L’indicateur de suivi de cette mesure est matérialisé par l’élaboration, la tenue et la mise à jour d’un plan de développement des compétences qui reprend les principes du plan de formation déjà existant.

2.4 Aménagement des fins de carrière

L’entreprise s’engage à anticiper les actions à mettre en place en matière de gestion des emplois et des compétences pour les fins de carrière.

Seront mises en place des actions plus susceptibles de valoriser le potentiel que représente la population « sénior ». Il s’agit de permettre au salarié de mieux vivre ses dernières années de la vie professionnelle.

Pour accompagner le salarié en fin de carrière des actions sont mises en place :

  • Entretien de seconde partie de carrière qui permet au salarié d’informer l’employeur s’il envisage un aménagement de son poste de travail ;
  • Le tutorat pour le partage et la transmission des savoirs faire si le salarié est intéressé ;
  • L’aménagement des situations de travail peut permettre de valoriser au mieux les compétences du salarié.
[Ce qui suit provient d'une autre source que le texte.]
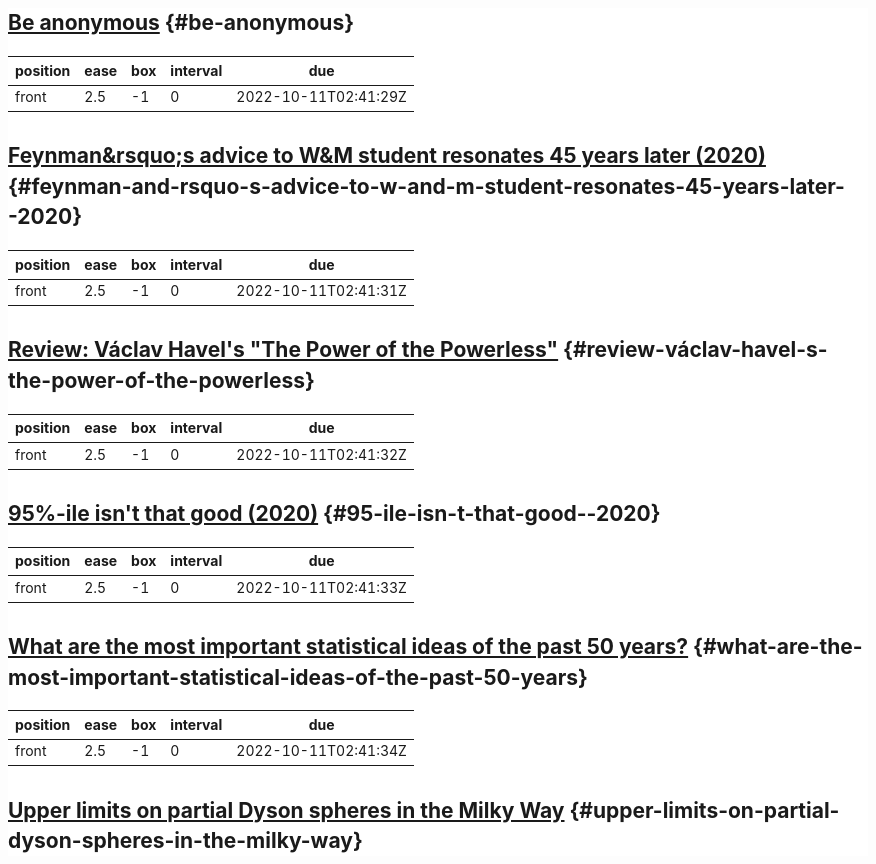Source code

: 
## [Be anonymous](https://kg.dev/thoughts/be-anonymous) {#be-anonymous}

| position | ease | box | interval | due                  |
|----------|------|-----|----------|----------------------|
| front    | 2.5  | -1  | 0        | 2022-10-11T02:41:29Z |


## [Feynman&amp;rsquo;s advice to W&amp;M student resonates 45 years later (2020)](https://www.wm.edu/news/stories/2020/feynmans-advice-to-wm-student-resonates-45-years-later.php) {#feynman-and-rsquo-s-advice-to-w-and-m-student-resonates-45-years-later--2020}

| position | ease | box | interval | due                  |
|----------|------|-----|----------|----------------------|
| front    | 2.5  | -1  | 0        | 2022-10-11T02:41:31Z |


## [Review: Václav Havel's "The Power of the Powerless"](https://www.lesswrong.com/posts/KjigA9tf8krrztC85/review-vaclav-havel-s-the-power-of-the-powerless) {#review-václav-havel-s-the-power-of-the-powerless}

| position | ease | box | interval | due                  |
|----------|------|-----|----------|----------------------|
| front    | 2.5  | -1  | 0        | 2022-10-11T02:41:32Z |


## [95%-ile isn't that good (2020)](https://danluu.com/p95-skill/) {#95-ile-isn-t-that-good--2020}

| position | ease | box | interval | due                  |
|----------|------|-----|----------|----------------------|
| front    | 2.5  | -1  | 0        | 2022-10-11T02:41:33Z |


## [What are the most important statistical ideas of the past 50 years?](https://www.tandfonline.com/doi/full/10.1080/01621459.2021.1938081) {#what-are-the-most-important-statistical-ideas-of-the-past-50-years}

| position | ease | box | interval | due                  |
|----------|------|-----|----------|----------------------|
| front    | 2.5  | -1  | 0        | 2022-10-11T02:41:34Z |


## [Upper limits on partial Dyson spheres in the Milky Way](https://arxiv.org/abs/2201.11123) {#upper-limits-on-partial-dyson-spheres-in-the-milky-way}
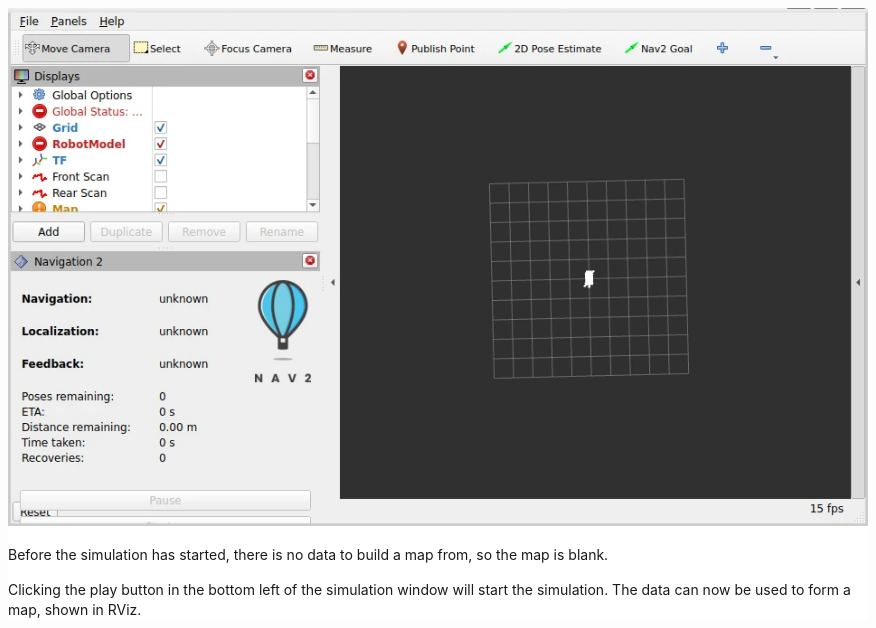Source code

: ![Initial RViz window showing blank map](./img/initial_rviz.webp)
<figcaption>Before the simulation has started, there is no data to build a map from, so the map is blank.</figcaption>
</figure>

Clicking the play button in the bottom left of the simulation window will start the simulation. The data can now be used to form a map, shown in RViz.

<figure class="text--center">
Cet aménagement peut aller dans le sens d’une diminution ou d’un élargissement des tâches et des responsabilités ;
  • Le développement des compétences en maintenant les compétences acquises mais aussi en ayant la possibilité d’en acquérir de nouvelles ;

L’indicateur de suivi des actions est matérialisé par l’élaboration, la tenue et la mise à jour d’un tableau sur l’aménagement des fins de carrières


Article 3 - Modalités de suivi et d'évaluation de l’accord


Il sera présenté chaque année et communiqué au comité social économique aux organisations syndicales et à la CSSCT un bilan de l'accord comportant notamment des données chiffrées.

Par ailleurs, en cas d'évolution législative ou conventionnelle susceptible de remettre en cause tout ou partie des dispositions du présent accord, les parties signataires conviennent de se réunir à nouveau, dans un délai de 3 mois après la publication de ces textes, afin d'adapter lesdites dispositions.

Article 4 - Durée de l'accord


Le présent accord est conclu pour une durée de 3 ans à compter de sa date d'entrée en vigueur.

L'accord entre en vigueur, conformément aux dispositions légales, à compter du lendemain de son dépôt, sous réserve de sa validation par la Dreets.

Il pourra être révisé dans les conditions légales, notamment si le contrôle de conformité effectué par la Dreets conduit à un avis défavorable.

Les dispositions de l'avenant de révision se substitueront de plein droit à celles de l'accord qu'elles modifieront, soit à la date qui aura été expressément convenue soit, à défaut, à partir du lendemain de son dépôt.

Article 5 – Renouvellement


Un mois avant le terme du présent accord, les parties se réuniront en vue de l'éventuel renouvellement de l'accord. A défaut de renouvellement, l'accord arrivé à expiration cessera de produire ses effets, en application de l'article L 2222-4 du Code du travail.

Article 6 - Notification et Dépôt


Le présent accord sera notifié par la partie la plus diligente à chacune des organisations syndicales représentatives dans le périmètre de l'accord à l'issue de la procédure de signature.Il sera ensuite déposé sur la plateforme de téléprocédure TéléAccords et remis au greffe du conseil de prud'hommes d’Aurillac.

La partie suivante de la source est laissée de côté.